-- WHAT IS ASKED --
Return the lines below without any change, from the line with "pose: elev=263.3 azim=73.3" up to and including the line with "Dot at: (200, 206)". Leave the pictures out of your answer.

-- EXCERPTED RECORDS --
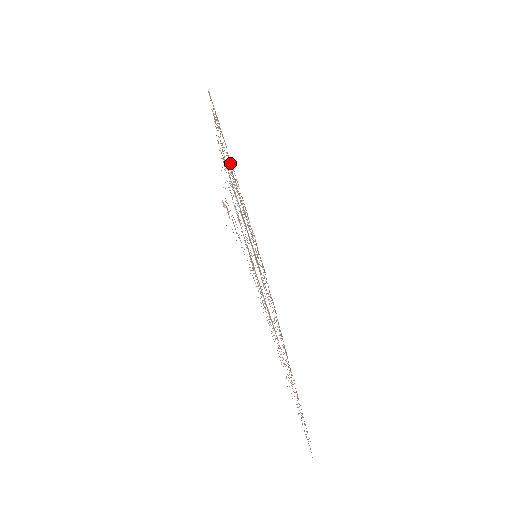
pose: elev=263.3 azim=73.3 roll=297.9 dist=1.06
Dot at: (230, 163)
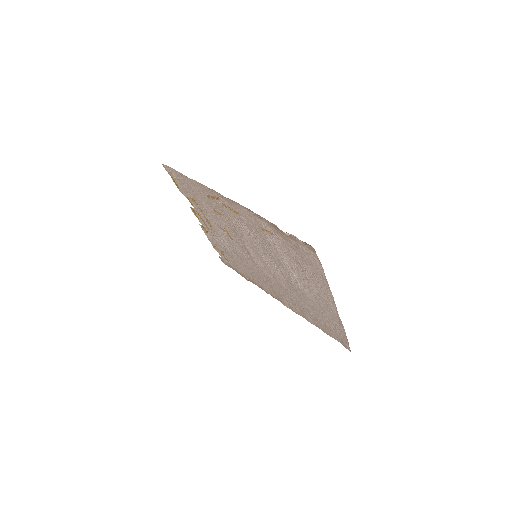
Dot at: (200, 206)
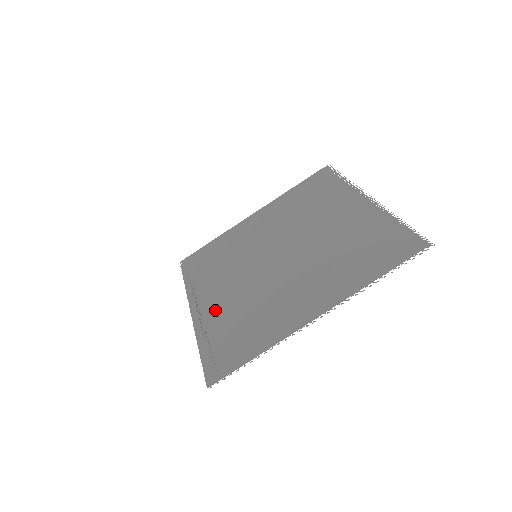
* * *
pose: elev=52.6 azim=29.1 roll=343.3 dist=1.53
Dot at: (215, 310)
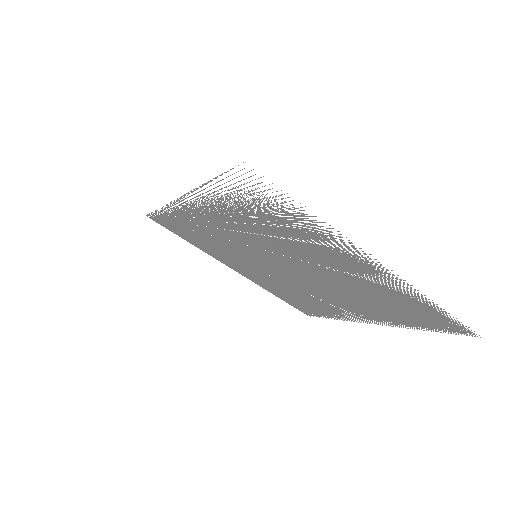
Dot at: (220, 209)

-- ANSWER FOR THE TASK --
pose: elev=263.3 azim=73.3 roll=297.9 dist=1.06
Dot at: (230, 163)
Dot at: (200, 206)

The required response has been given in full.